What the task requires:
Every record should be copied exactly, and the images omitted.

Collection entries
= = = =

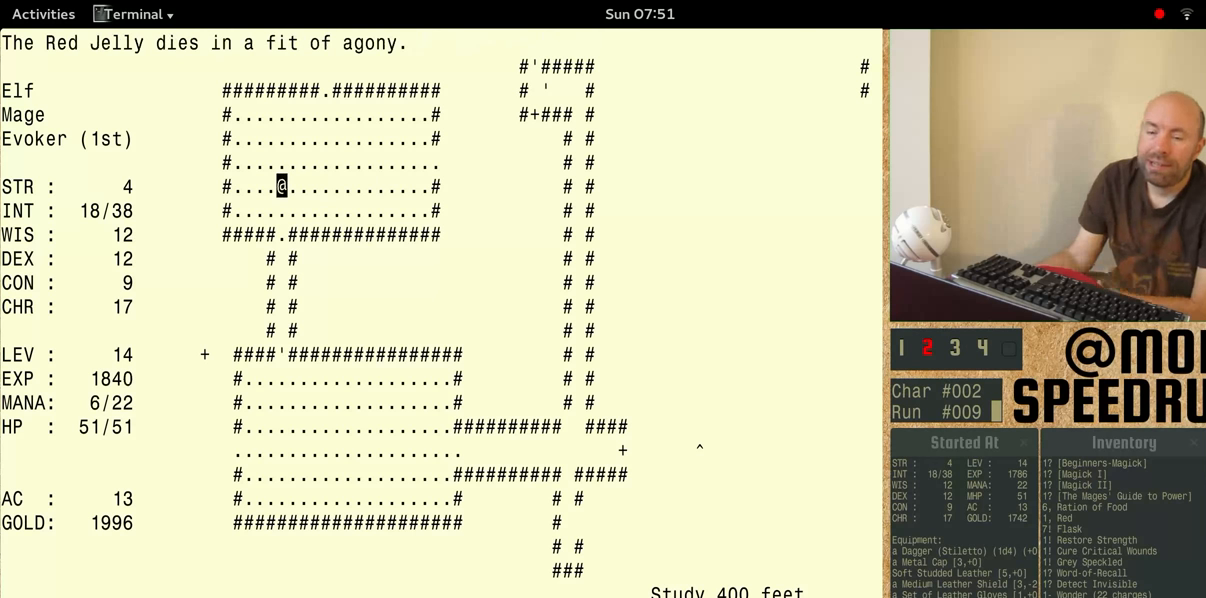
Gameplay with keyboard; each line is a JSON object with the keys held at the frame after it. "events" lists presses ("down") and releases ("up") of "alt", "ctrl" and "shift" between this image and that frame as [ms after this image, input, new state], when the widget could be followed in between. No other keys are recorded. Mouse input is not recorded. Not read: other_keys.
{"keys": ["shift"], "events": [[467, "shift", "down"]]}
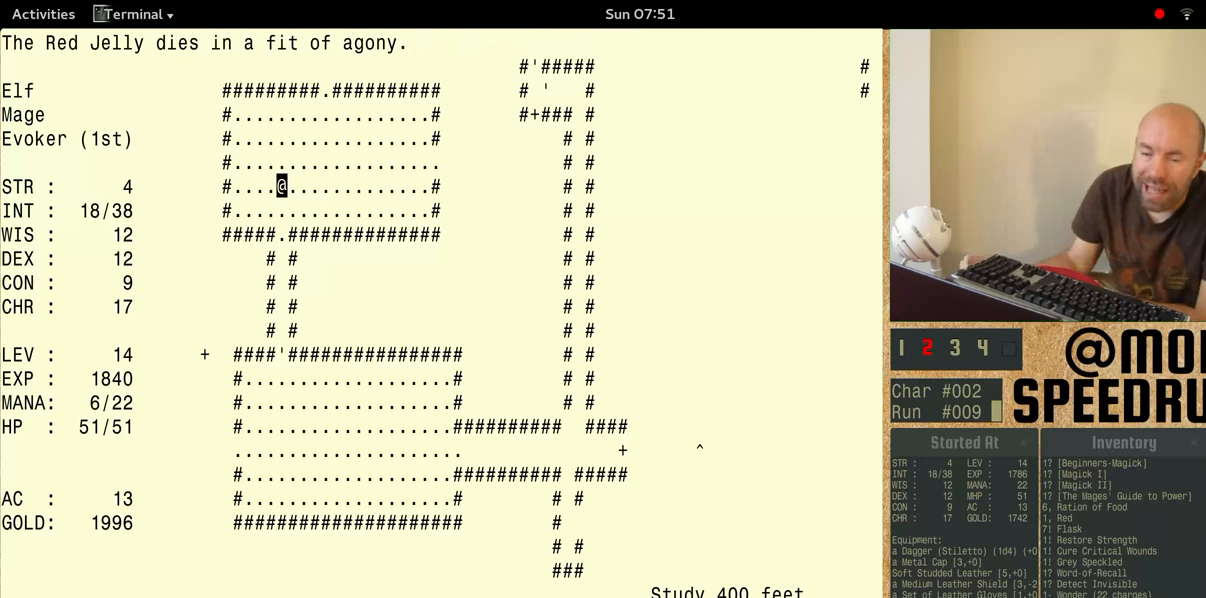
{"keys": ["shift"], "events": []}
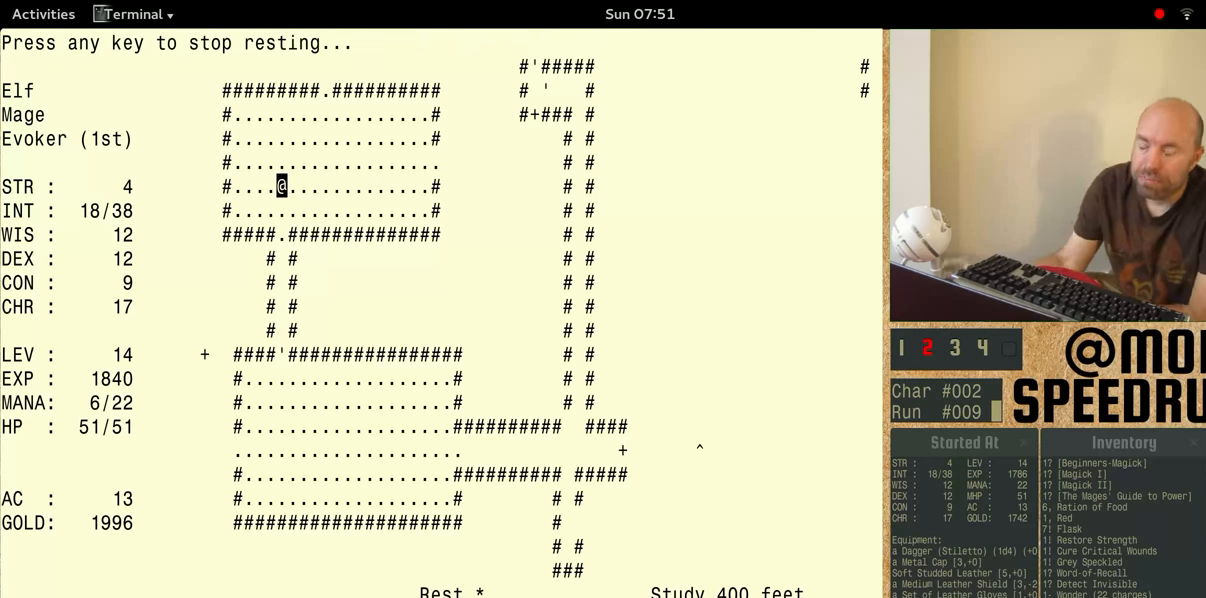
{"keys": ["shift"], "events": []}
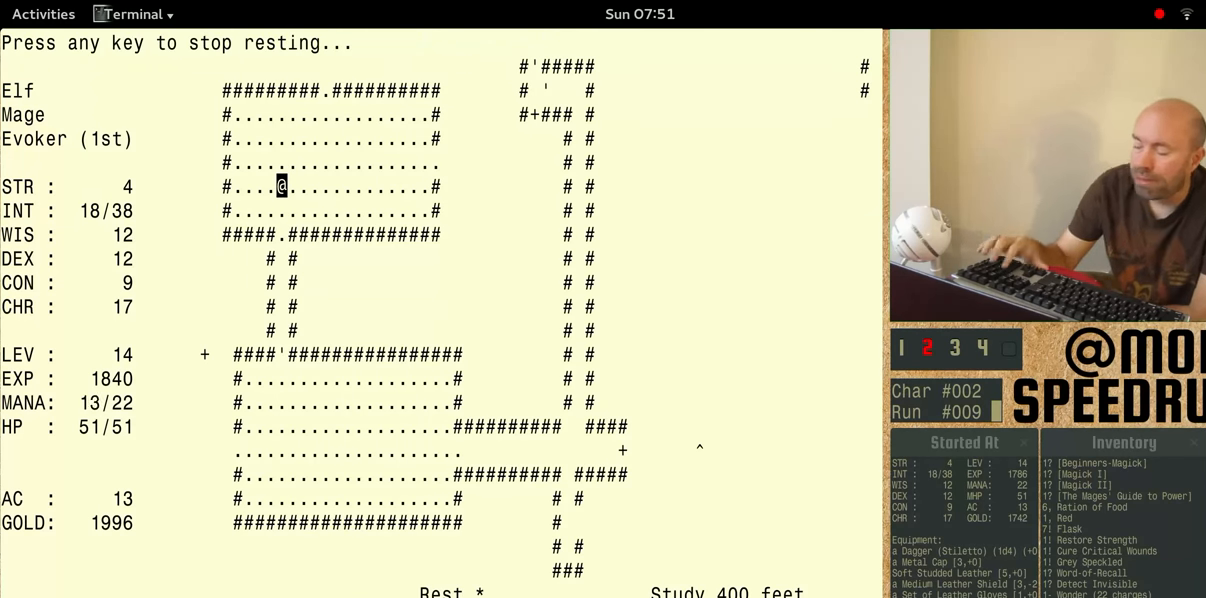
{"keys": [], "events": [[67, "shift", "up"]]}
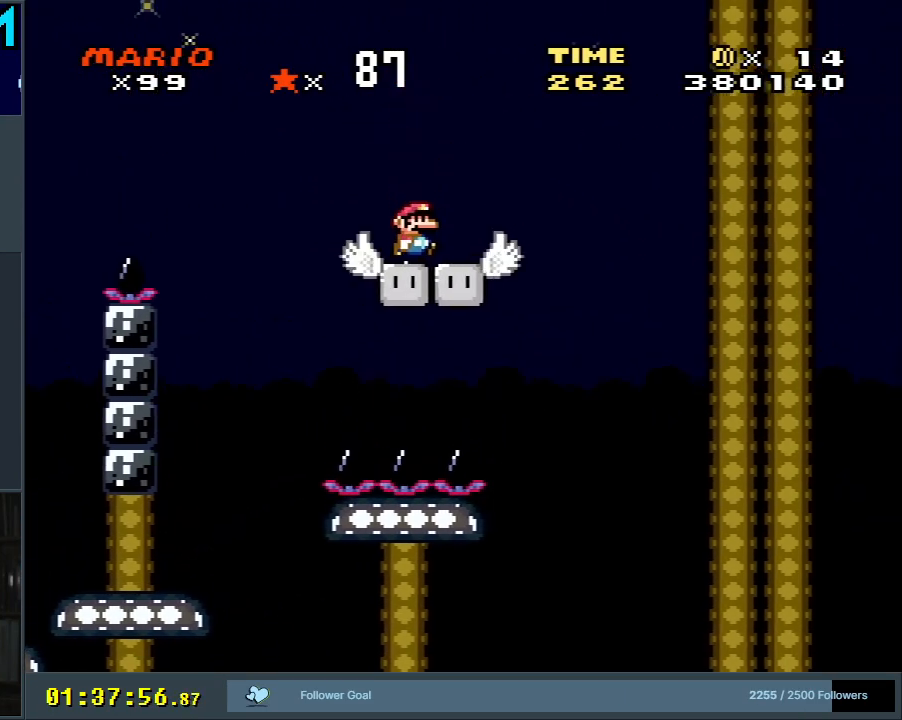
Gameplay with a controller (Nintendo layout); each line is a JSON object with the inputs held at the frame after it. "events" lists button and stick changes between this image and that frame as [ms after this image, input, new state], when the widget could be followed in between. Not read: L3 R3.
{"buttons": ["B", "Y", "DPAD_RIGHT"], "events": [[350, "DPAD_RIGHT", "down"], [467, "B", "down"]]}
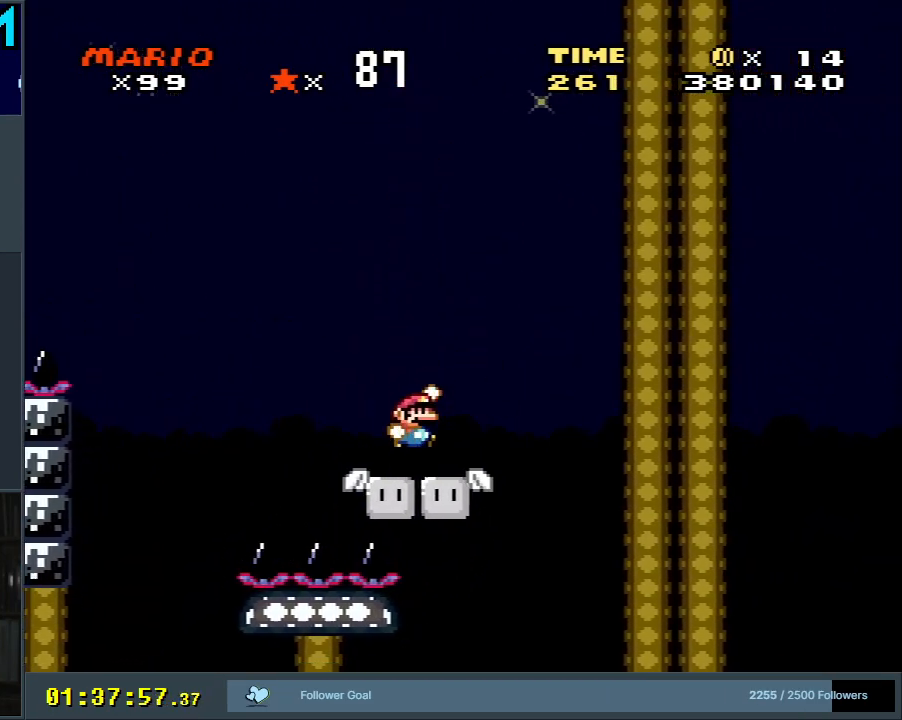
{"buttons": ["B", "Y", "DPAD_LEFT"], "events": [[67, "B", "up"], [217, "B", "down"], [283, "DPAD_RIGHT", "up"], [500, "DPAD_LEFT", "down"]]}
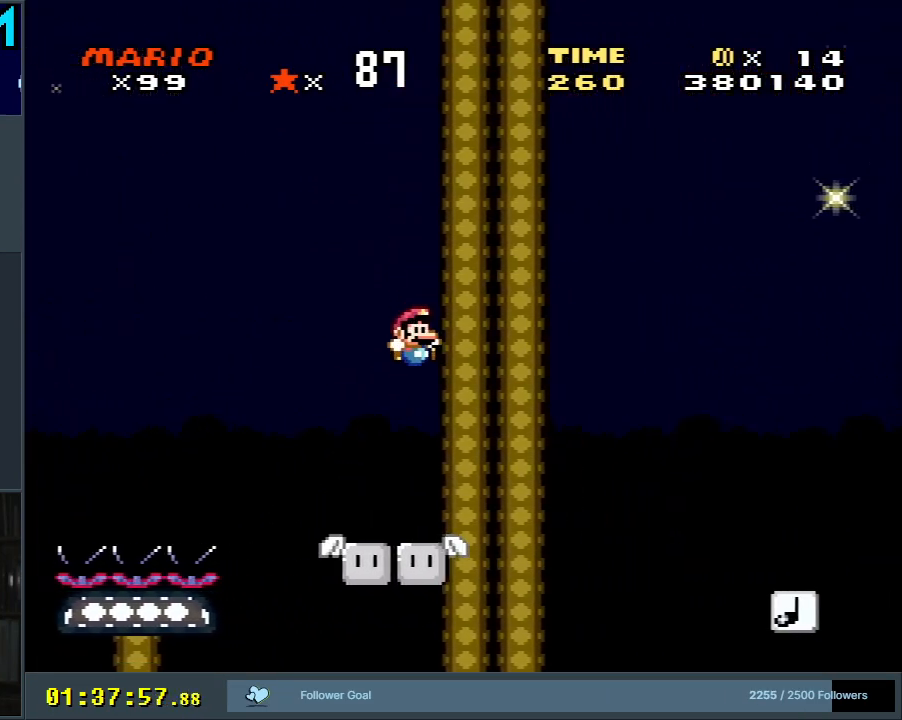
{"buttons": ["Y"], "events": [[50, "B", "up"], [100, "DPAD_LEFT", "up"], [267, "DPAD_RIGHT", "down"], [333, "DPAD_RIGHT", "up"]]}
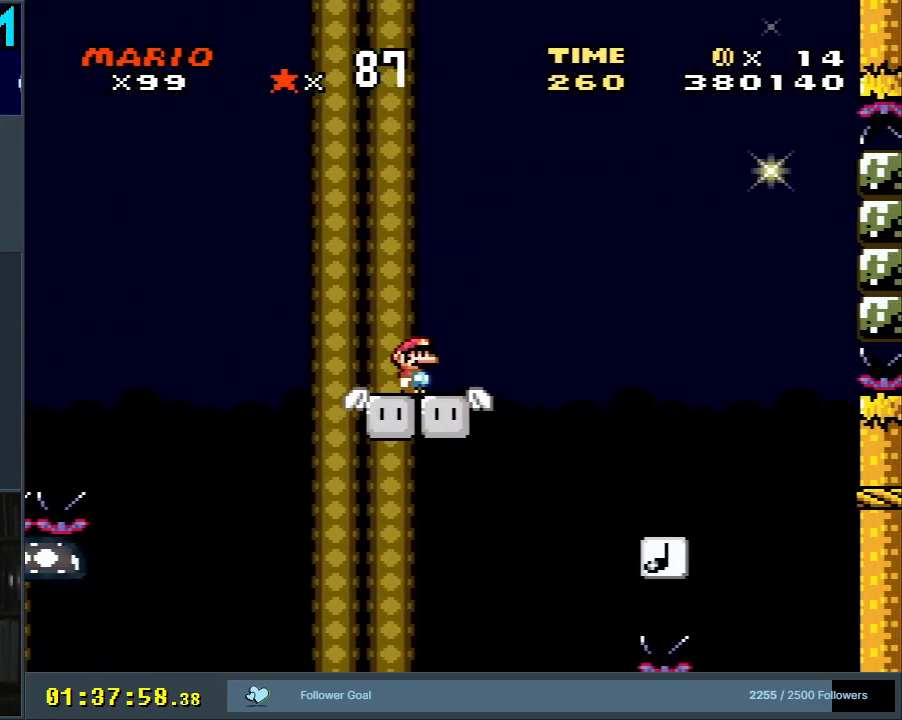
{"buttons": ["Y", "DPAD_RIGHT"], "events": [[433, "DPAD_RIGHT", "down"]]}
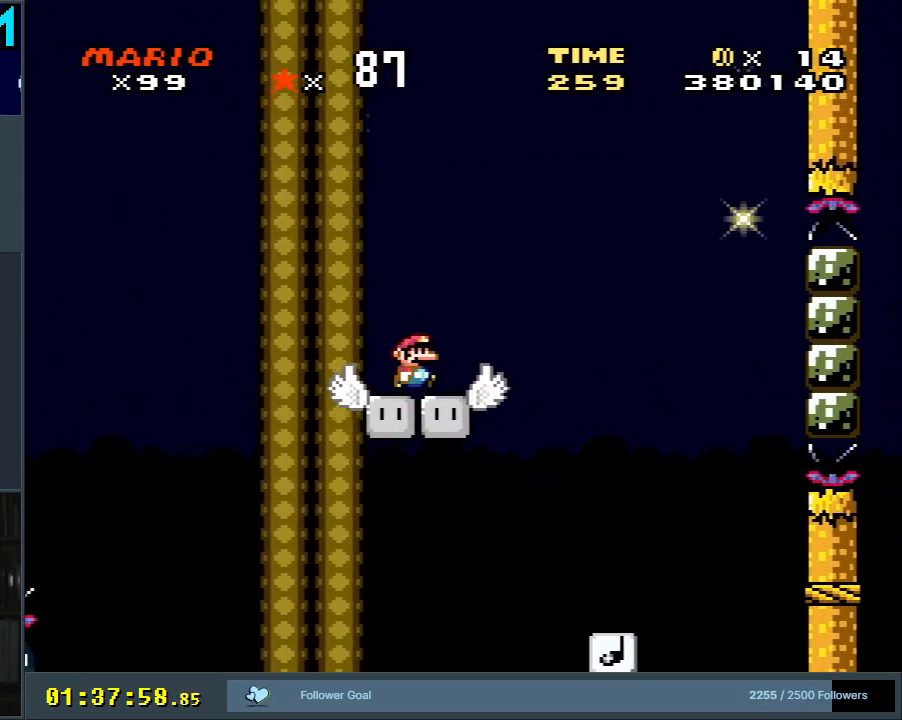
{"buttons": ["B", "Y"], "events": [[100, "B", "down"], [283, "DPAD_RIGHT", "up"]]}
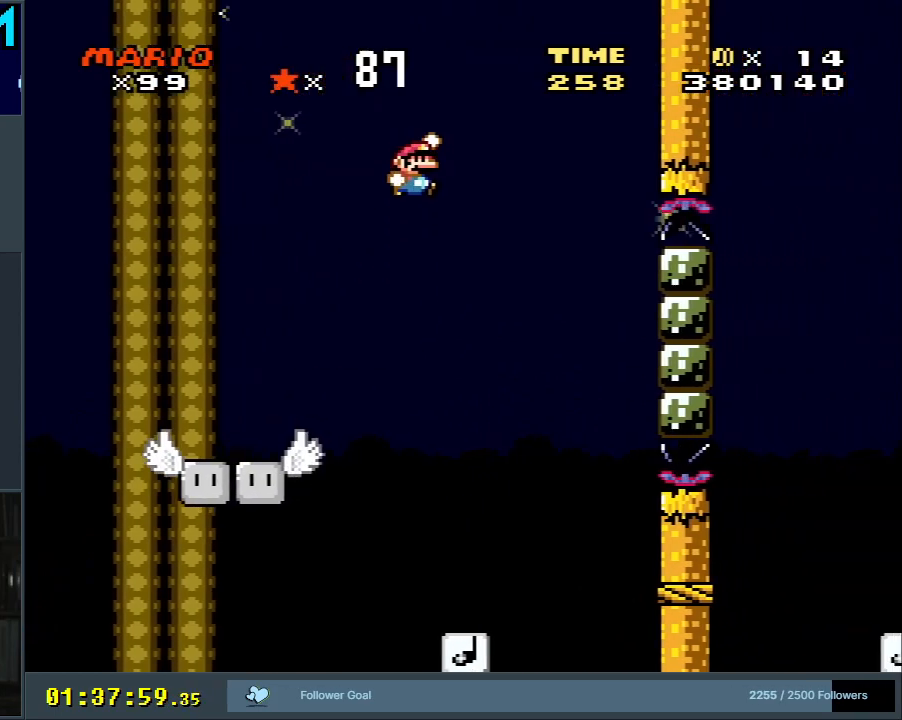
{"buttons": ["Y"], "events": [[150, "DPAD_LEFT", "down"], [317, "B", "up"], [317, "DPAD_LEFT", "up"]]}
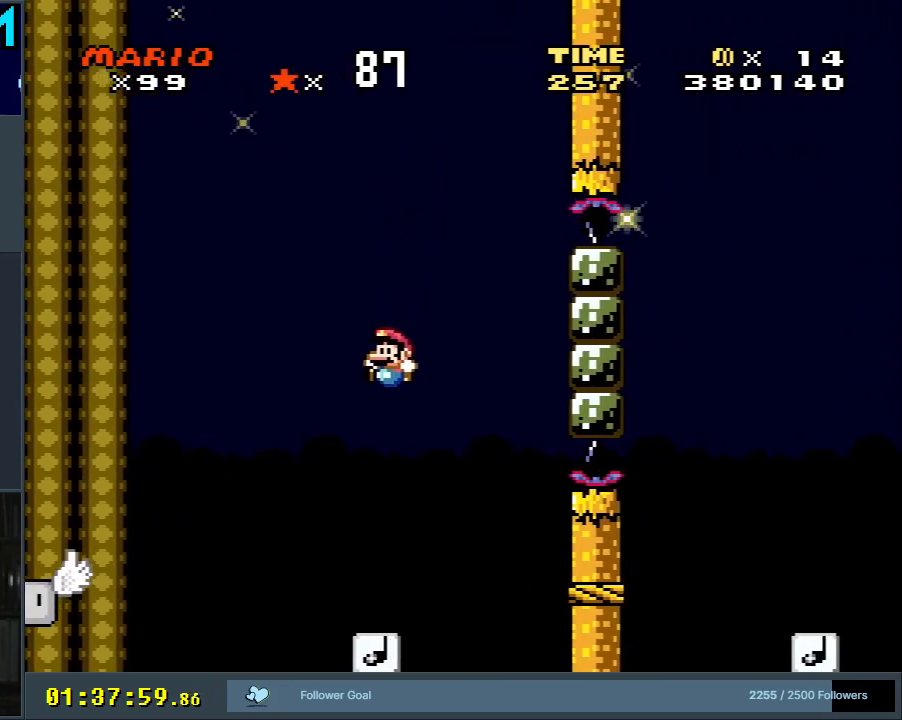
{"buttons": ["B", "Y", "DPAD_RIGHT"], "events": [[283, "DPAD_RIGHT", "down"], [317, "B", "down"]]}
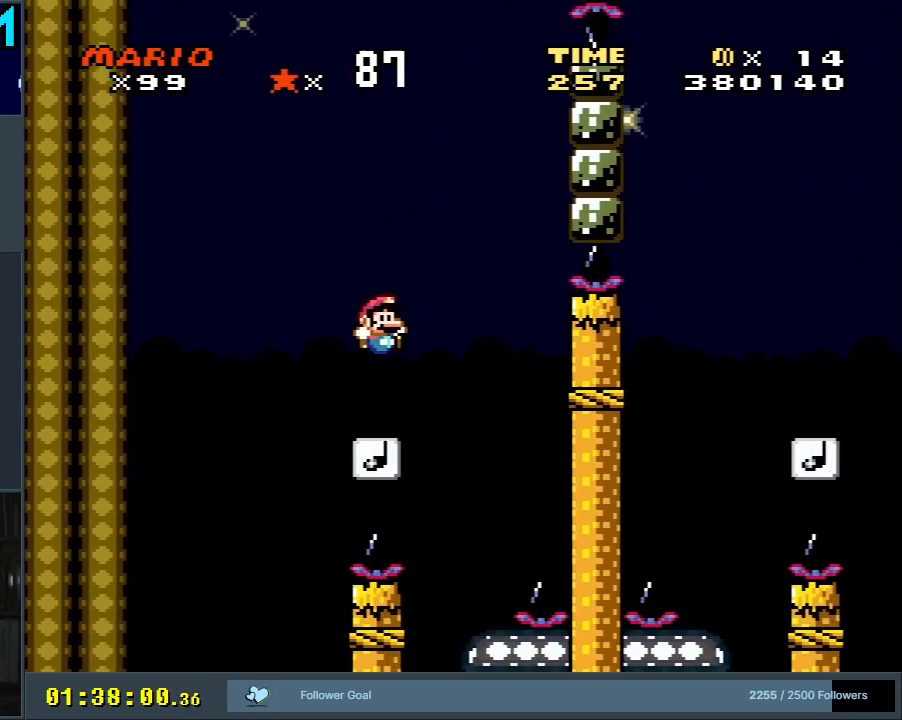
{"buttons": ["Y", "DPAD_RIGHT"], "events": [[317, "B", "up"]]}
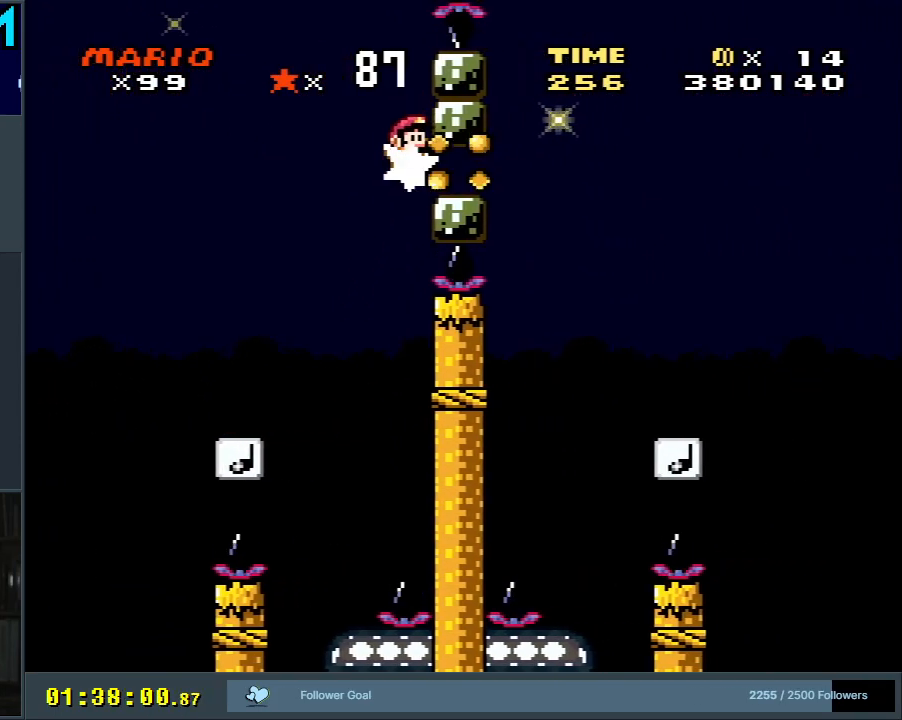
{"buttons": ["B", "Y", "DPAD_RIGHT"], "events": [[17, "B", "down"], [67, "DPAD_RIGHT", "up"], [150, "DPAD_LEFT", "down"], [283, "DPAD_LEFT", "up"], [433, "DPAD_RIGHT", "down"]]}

= = = =

Solution:
Gameplay with keyboard; each line is a JSON object with the keys held at the frame after it. "events" lists presses ("down") and releases ("up") of "alt", "ctrl" and "shift" between this image and that frame as [ms after this image, input, new state], when the widget could be followed in between. No other keys are recorded. Mouse input is not recorded. Not read: other_keys.
{"keys": ["shift"], "events": [[467, "shift", "down"]]}
{"keys": ["shift"], "events": []}
{"keys": ["shift"], "events": []}
{"keys": [], "events": [[67, "shift", "up"]]}
Gameplay with a controller (Nintendo layout); each line is a JSON object with the inputs held at the frame after it. "events" lists button and stick changes between this image and that frame as [ms after this image, input, new state], when the widget could be followed in between. Not read: L3 R3.
{"buttons": ["B", "Y", "DPAD_RIGHT"], "events": [[350, "DPAD_RIGHT", "down"], [467, "B", "down"]]}
{"buttons": ["B", "Y", "DPAD_LEFT"], "events": [[67, "B", "up"], [217, "B", "down"], [283, "DPAD_RIGHT", "up"], [500, "DPAD_LEFT", "down"]]}
{"buttons": ["Y"], "events": [[50, "B", "up"], [100, "DPAD_LEFT", "up"], [267, "DPAD_RIGHT", "down"], [333, "DPAD_RIGHT", "up"]]}
{"buttons": ["Y", "DPAD_RIGHT"], "events": [[433, "DPAD_RIGHT", "down"]]}
{"buttons": ["B", "Y"], "events": [[100, "B", "down"], [283, "DPAD_RIGHT", "up"]]}
{"buttons": ["Y"], "events": [[150, "DPAD_LEFT", "down"], [317, "B", "up"], [317, "DPAD_LEFT", "up"]]}
{"buttons": ["B", "Y", "DPAD_RIGHT"], "events": [[283, "DPAD_RIGHT", "down"], [317, "B", "down"]]}
{"buttons": ["Y", "DPAD_RIGHT"], "events": [[317, "B", "up"]]}
{"buttons": ["B", "Y", "DPAD_RIGHT"], "events": [[17, "B", "down"], [67, "DPAD_RIGHT", "up"], [150, "DPAD_LEFT", "down"], [283, "DPAD_LEFT", "up"], [433, "DPAD_RIGHT", "down"]]}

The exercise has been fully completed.